* [Exercise]
Copy the data that follows exactly as it is, excluding all pictures.
━━━━━ Data for review
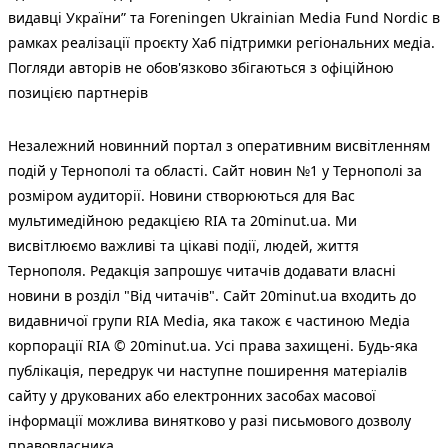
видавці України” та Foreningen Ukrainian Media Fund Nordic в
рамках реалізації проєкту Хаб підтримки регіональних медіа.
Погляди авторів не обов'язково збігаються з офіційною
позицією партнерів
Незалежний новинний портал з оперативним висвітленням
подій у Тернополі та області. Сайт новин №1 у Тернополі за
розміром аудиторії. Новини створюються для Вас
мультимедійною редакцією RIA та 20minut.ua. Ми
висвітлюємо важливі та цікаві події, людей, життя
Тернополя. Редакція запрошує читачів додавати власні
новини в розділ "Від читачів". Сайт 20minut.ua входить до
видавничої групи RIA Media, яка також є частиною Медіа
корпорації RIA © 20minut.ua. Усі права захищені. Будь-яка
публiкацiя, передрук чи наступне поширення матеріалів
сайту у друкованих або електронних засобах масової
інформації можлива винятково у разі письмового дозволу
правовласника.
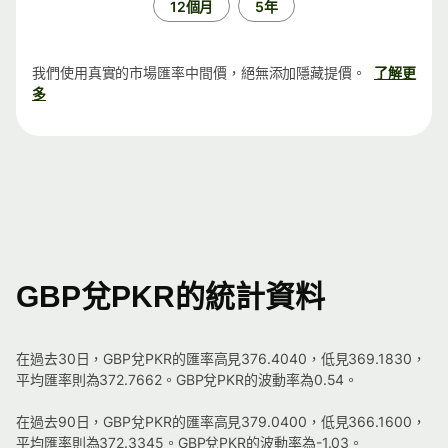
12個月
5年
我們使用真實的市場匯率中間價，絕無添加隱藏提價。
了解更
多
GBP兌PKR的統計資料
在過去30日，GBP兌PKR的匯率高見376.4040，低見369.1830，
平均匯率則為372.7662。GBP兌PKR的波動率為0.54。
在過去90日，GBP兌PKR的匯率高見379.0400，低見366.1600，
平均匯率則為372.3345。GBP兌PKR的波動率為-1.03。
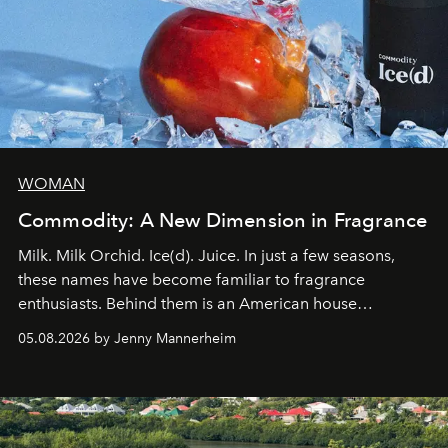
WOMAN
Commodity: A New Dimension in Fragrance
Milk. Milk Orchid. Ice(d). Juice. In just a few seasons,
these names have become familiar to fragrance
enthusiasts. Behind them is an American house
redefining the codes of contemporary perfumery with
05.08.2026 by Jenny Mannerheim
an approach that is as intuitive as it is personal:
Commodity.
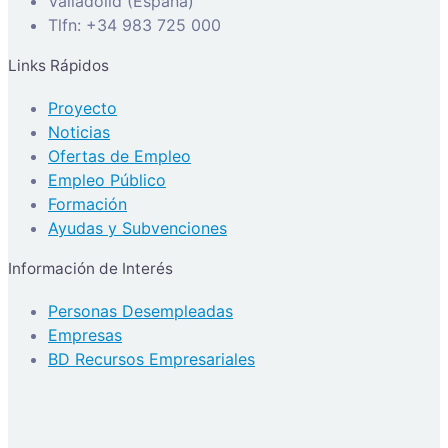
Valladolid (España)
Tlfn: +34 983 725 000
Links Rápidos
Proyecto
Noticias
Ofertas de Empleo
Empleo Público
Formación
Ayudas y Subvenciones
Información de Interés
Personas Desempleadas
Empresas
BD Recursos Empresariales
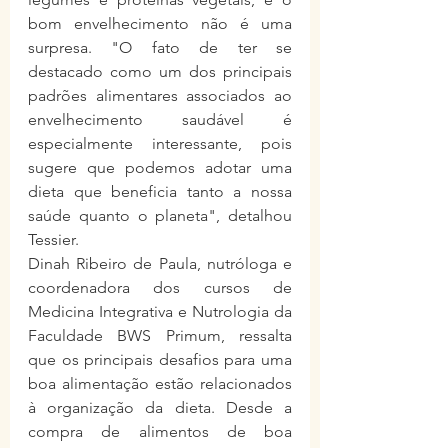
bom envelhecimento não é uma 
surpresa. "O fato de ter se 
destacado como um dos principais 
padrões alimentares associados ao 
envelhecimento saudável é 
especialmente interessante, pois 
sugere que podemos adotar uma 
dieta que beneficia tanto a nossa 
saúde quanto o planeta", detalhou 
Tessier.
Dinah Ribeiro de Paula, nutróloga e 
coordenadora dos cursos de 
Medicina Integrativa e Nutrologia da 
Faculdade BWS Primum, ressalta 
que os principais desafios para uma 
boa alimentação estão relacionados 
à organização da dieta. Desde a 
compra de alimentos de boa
━━━━━━━━━━
* [Task result]
видавці України” та Foreningen Ukrainian Media Fund Nordic в
рамках реалізації проєкту Хаб підтримки регіональних медіа.
Погляди авторів не обов'язково збігаються з офіційною
позицією партнерів
Незалежний новинний портал з оперативним висвітленням
подій у Тернополі та області. Сайт новин №1 у Тернополі за
розміром аудиторії. Новини створюються для Вас
мультимедійною редакцією RIA та 20minut.ua. Ми
висвітлюємо важливі та цікаві події, людей, життя
Тернополя. Редакція запрошує читачів додавати власні
новини в розділ "Від читачів". Сайт 20minut.ua входить до
видавничої групи RIA Media, яка також є частиною Медіа
корпорації RIA © 20minut.ua. Усі права захищені. Будь-яка
публiкацiя, передрук чи наступне поширення матеріалів
сайту у друкованих або електронних засобах масової
інформації можлива винятково у разі письмового дозволу
правовласника.
12個月
5年
我們使用真實的市場匯率中間價，絕無添加隱藏提價。
了解更
多
GBP兌PKR的統計資料
在過去30日，GBP兌PKR的匯率高見376.4040，低見369.1830，
平均匯率則為372.7662。GBP兌PKR的波動率為0.54。
在過去90日，GBP兌PKR的匯率高見379.0400，低見366.1600，
平均匯率則為372.3345。GBP兌PKR的波動率為-1.03。
WOMAN
Commodity: A New Dimension in Fragrance
Milk. Milk Orchid. Ice(d). Juice. In just a few seasons,
these names have become familiar to fragrance
enthusiasts. Behind them is an American house
redefining the codes of contemporary perfumery with
05.08.2026 by Jenny Mannerheim
an approach that is as intuitive as it is personal:
Commodity.
Valladolid (España)
Tlfn: +34 983 725 000
Links Rápidos
Proyecto
Noticias
Ofertas de Empleo
Empleo Público
Formación
Ayudas y Subvenciones
Información de Interés
Personas Desempleadas
Empresas
BD Recursos Empresariales
bom envelhecimento não é uma 
surpresa. "O fato de ter se 
destacado como um dos principais 
padrões alimentares associados ao 
envelhecimento saudável é 
especialmente interessante, pois 
sugere que podemos adotar uma 
dieta que beneficia tanto a nossa 
saúde quanto o planeta", detalhou 
Tessier.
Dinah Ribeiro de Paula, nutróloga e 
coordenadora dos cursos de 
Medicina Integrativa e Nutrologia da 
Faculdade BWS Primum, ressalta 
que os principais desafios para uma 
boa alimentação estão relacionados 
à organização da dieta. Desde a 
compra de alimentos de boa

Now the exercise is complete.